## Extrait du document
»»

Le projet Hollande/Valls/Macron/El Khomri consiste à inverser la hiérarchie des normes et propose que l’accord d’entreprise prime sur tous les autres. Ainsi se mettrait en place des règles propres à chaque entreprise qui au lieu de protéger les salariés, permettrait à l’employeur de les mettre en concurrence avec leur voisin. C’est le sens du droit du travail, outil de protection du faible face au fort, qui est visé.
Le temps de travail pourrait aller jusqu’à 60 heures par semaine. Les 11 heures de repos obligatoire entre 2 séquences de travail pourraient être fractionnées, or c’est une directive européenne qui l’impose, tout comme le décompte des temps d’astreinte, décomptés comme repos et non plus comme temps de travail. Les 35 heures ne sont plus la durée légale du travail, mais la durée normale ! La durée du travail peut être modulée sur 3 ans au lieu d’une année ceci afin de ne plus payer les heures supplémentaires. D’ailleurs celles ci seraient majorées, non plus suivant un barème national, mais suivant l’accord d’entreprise, avec le risque de chantage à l’emploi pour qu’elles soient majorées le moins possible. Les salaires se négocieraient tous les 3 ans et non plus tous les ans. Les congés légaux liés à la situation familiale (décès, mariage, naissance) ne relèveraient plus de la loi mais de l’accord d’entreprise.
Et cerise sur le gâteau, afin de pouvoir continuer de licencier sans vergogne mais ne plus risquer de se faire condamner pour faute lorsque celle ci est réelle, le gouvernement cède à l’exigence centenaire des patrons, museler la justice prud’homale en fixant légalement un barème d’indemnisation qui ne prend en compte que l’ancienneté dans l’entreprise et ôte au juge l’appréciation complète du préjudice subit. C’est anticonstitutionnel, car la peine doit être proportionnelle à la faute et la réparation s’estime en fonction du préjudice subit, mais le gouvernement n’en a que faire.
Face à ce qui est réellement la plus violente attaque que le monde du travail doit affronter, l’ensemble des organisations syndicales a dit son désaccord. Même s’il y a des nuances et des différences d’appréciations, tous disent, en l’état on n’en veut pas. Certains (CFDT entête) pensent que le projet est amendable, en fixant des exigences comme la disparation du barème d’indemnisation en cas de recours au prud’homme ou la libéralisation totale des motifs de licenciement, d’autres (CGT, FO, FSU, Union Syndicale Solidaire ainsi que toutes les organisations de jeunesse)  considèrent que ce projet doit être retiré.

««

## Consigne
Recopiez à l'identique, dans l'extrait ci-dessus sur la réforme du droit du travail, tout le passage qui va de « Et cerise sur » jusqu'à « a que faire. ».

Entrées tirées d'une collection
»»

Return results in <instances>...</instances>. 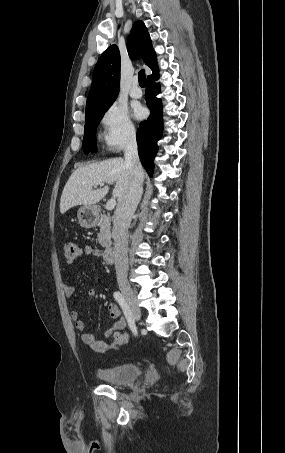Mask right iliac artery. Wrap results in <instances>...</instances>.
Wrapping results in <instances>:
<instances>
[{
  "mask_svg": "<svg viewBox=\"0 0 285 453\" xmlns=\"http://www.w3.org/2000/svg\"><path fill=\"white\" fill-rule=\"evenodd\" d=\"M114 298L118 302V304L121 306L131 331L134 333V335H136L137 328H136L131 310H130L127 302L125 301L123 295L120 292L116 291V292H114Z\"/></svg>",
  "mask_w": 285,
  "mask_h": 453,
  "instance_id": "obj_1",
  "label": "right iliac artery"
}]
</instances>
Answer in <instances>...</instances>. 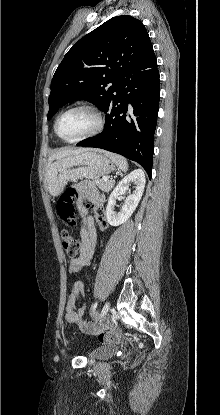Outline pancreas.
<instances>
[{"label": "pancreas", "instance_id": "pancreas-1", "mask_svg": "<svg viewBox=\"0 0 220 415\" xmlns=\"http://www.w3.org/2000/svg\"><path fill=\"white\" fill-rule=\"evenodd\" d=\"M94 184L103 192L108 193L114 186V180L104 181L103 179H95Z\"/></svg>", "mask_w": 220, "mask_h": 415}]
</instances>
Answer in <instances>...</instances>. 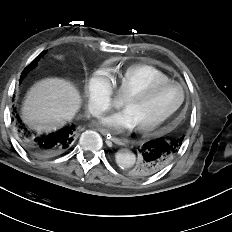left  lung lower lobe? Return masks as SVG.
Here are the masks:
<instances>
[{
  "label": "left lung lower lobe",
  "instance_id": "obj_1",
  "mask_svg": "<svg viewBox=\"0 0 232 232\" xmlns=\"http://www.w3.org/2000/svg\"><path fill=\"white\" fill-rule=\"evenodd\" d=\"M180 144L182 142L177 143L176 140L164 137L144 143L139 149V161L132 169L131 175L142 178L161 171L172 161Z\"/></svg>",
  "mask_w": 232,
  "mask_h": 232
}]
</instances>
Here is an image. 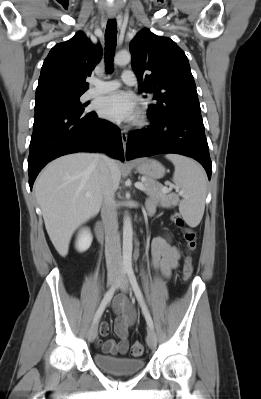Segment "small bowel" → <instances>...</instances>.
I'll return each instance as SVG.
<instances>
[{
  "mask_svg": "<svg viewBox=\"0 0 261 399\" xmlns=\"http://www.w3.org/2000/svg\"><path fill=\"white\" fill-rule=\"evenodd\" d=\"M156 206L157 202L154 198L147 199V210L154 211ZM181 254L182 252L178 247L168 244L162 238H155L152 241V265L155 269L160 270L166 276H169L178 266ZM113 308L117 315L114 323V330L119 341L118 343L113 340H107L105 342L98 341V346L105 354L124 355L129 349V328L134 324L136 314L124 295L116 297ZM99 333L102 337H105L110 333L108 323H101Z\"/></svg>",
  "mask_w": 261,
  "mask_h": 399,
  "instance_id": "small-bowel-1",
  "label": "small bowel"
}]
</instances>
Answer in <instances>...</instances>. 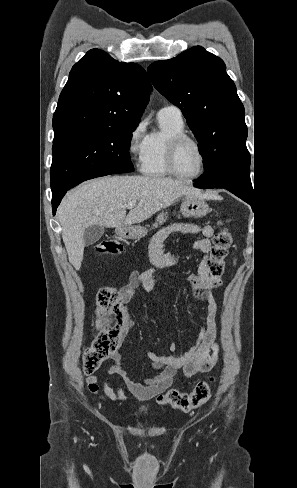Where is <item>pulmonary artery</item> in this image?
<instances>
[{
  "mask_svg": "<svg viewBox=\"0 0 297 488\" xmlns=\"http://www.w3.org/2000/svg\"><path fill=\"white\" fill-rule=\"evenodd\" d=\"M158 115L160 117H171V118L183 120L181 110L175 105H167L163 107L159 111Z\"/></svg>",
  "mask_w": 297,
  "mask_h": 488,
  "instance_id": "obj_1",
  "label": "pulmonary artery"
}]
</instances>
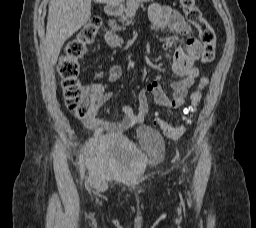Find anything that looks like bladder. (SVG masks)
<instances>
[{"mask_svg":"<svg viewBox=\"0 0 256 228\" xmlns=\"http://www.w3.org/2000/svg\"><path fill=\"white\" fill-rule=\"evenodd\" d=\"M140 138L142 147L121 136L91 138L85 147L87 163L104 179L138 177L165 152L164 140L156 130L142 128Z\"/></svg>","mask_w":256,"mask_h":228,"instance_id":"1","label":"bladder"}]
</instances>
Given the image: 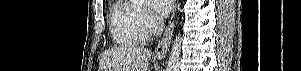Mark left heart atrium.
<instances>
[{
    "label": "left heart atrium",
    "mask_w": 301,
    "mask_h": 71,
    "mask_svg": "<svg viewBox=\"0 0 301 71\" xmlns=\"http://www.w3.org/2000/svg\"><path fill=\"white\" fill-rule=\"evenodd\" d=\"M150 2L152 11L158 17H165L172 6V0H151Z\"/></svg>",
    "instance_id": "39dd6f15"
}]
</instances>
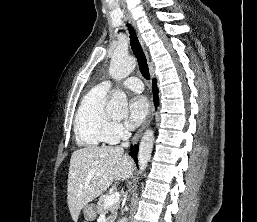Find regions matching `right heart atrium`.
Listing matches in <instances>:
<instances>
[{"mask_svg": "<svg viewBox=\"0 0 257 222\" xmlns=\"http://www.w3.org/2000/svg\"><path fill=\"white\" fill-rule=\"evenodd\" d=\"M128 136V132L121 123L112 122L108 128L107 139L109 143H116Z\"/></svg>", "mask_w": 257, "mask_h": 222, "instance_id": "right-heart-atrium-1", "label": "right heart atrium"}]
</instances>
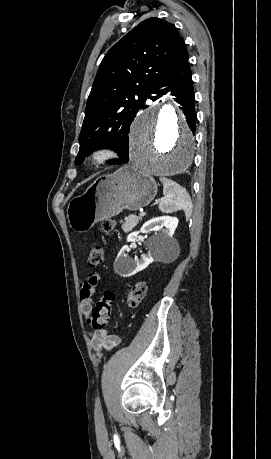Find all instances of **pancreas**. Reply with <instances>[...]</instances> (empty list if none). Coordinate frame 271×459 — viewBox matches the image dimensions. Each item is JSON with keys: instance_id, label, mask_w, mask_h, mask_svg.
<instances>
[{"instance_id": "1", "label": "pancreas", "mask_w": 271, "mask_h": 459, "mask_svg": "<svg viewBox=\"0 0 271 459\" xmlns=\"http://www.w3.org/2000/svg\"><path fill=\"white\" fill-rule=\"evenodd\" d=\"M125 222L122 224V229H124L125 233L127 231H131L132 228H135L137 226L138 222L142 220V217L140 216H127V218H124Z\"/></svg>"}]
</instances>
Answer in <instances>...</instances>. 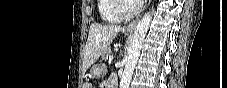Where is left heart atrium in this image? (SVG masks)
I'll return each instance as SVG.
<instances>
[{
	"instance_id": "1",
	"label": "left heart atrium",
	"mask_w": 227,
	"mask_h": 88,
	"mask_svg": "<svg viewBox=\"0 0 227 88\" xmlns=\"http://www.w3.org/2000/svg\"><path fill=\"white\" fill-rule=\"evenodd\" d=\"M133 4L136 6V7H139L143 4V0H133Z\"/></svg>"
}]
</instances>
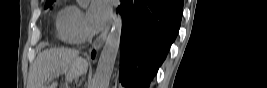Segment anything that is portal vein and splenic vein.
I'll use <instances>...</instances> for the list:
<instances>
[{
	"label": "portal vein and splenic vein",
	"instance_id": "18ae733b",
	"mask_svg": "<svg viewBox=\"0 0 267 88\" xmlns=\"http://www.w3.org/2000/svg\"><path fill=\"white\" fill-rule=\"evenodd\" d=\"M60 74H61V72H60V71H58L57 73H55V75H54V76L56 77V76H59Z\"/></svg>",
	"mask_w": 267,
	"mask_h": 88
}]
</instances>
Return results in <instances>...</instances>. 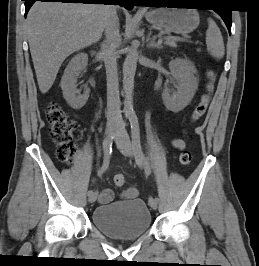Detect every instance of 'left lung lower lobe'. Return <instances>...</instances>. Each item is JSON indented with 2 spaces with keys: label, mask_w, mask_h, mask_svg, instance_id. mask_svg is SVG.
<instances>
[{
  "label": "left lung lower lobe",
  "mask_w": 259,
  "mask_h": 266,
  "mask_svg": "<svg viewBox=\"0 0 259 266\" xmlns=\"http://www.w3.org/2000/svg\"><path fill=\"white\" fill-rule=\"evenodd\" d=\"M192 0H145L144 6L151 5L152 7H159V5L173 6L175 4H191ZM214 4V3H213ZM148 7V6H147ZM225 22L229 34H231V11L229 9H214Z\"/></svg>",
  "instance_id": "1"
}]
</instances>
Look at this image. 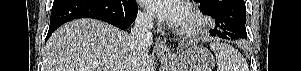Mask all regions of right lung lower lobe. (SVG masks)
<instances>
[{
  "instance_id": "right-lung-lower-lobe-1",
  "label": "right lung lower lobe",
  "mask_w": 301,
  "mask_h": 71,
  "mask_svg": "<svg viewBox=\"0 0 301 71\" xmlns=\"http://www.w3.org/2000/svg\"><path fill=\"white\" fill-rule=\"evenodd\" d=\"M135 0H54L46 40L64 23L78 18H94L120 29L129 27L137 16Z\"/></svg>"
}]
</instances>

««

## Réponse attendue
Et cerise sur le gâteau, afin de pouvoir continuer de licencier sans vergogne mais ne plus risquer de se faire condamner pour faute lorsque celle ci est réelle, le gouvernement cède à l’exigence centenaire des patrons, museler la justice prud’homale en fixant légalement un barème d’indemnisation qui ne prend en compte que l’ancienneté dans l’entreprise et ôte au juge l’appréciation complète du préjudice subit. C’est anticonstitutionnel, car la peine doit être proportionnelle à la faute et la réparation s’estime en fonction du préjudice subit, mais le gouvernement n’en a que faire.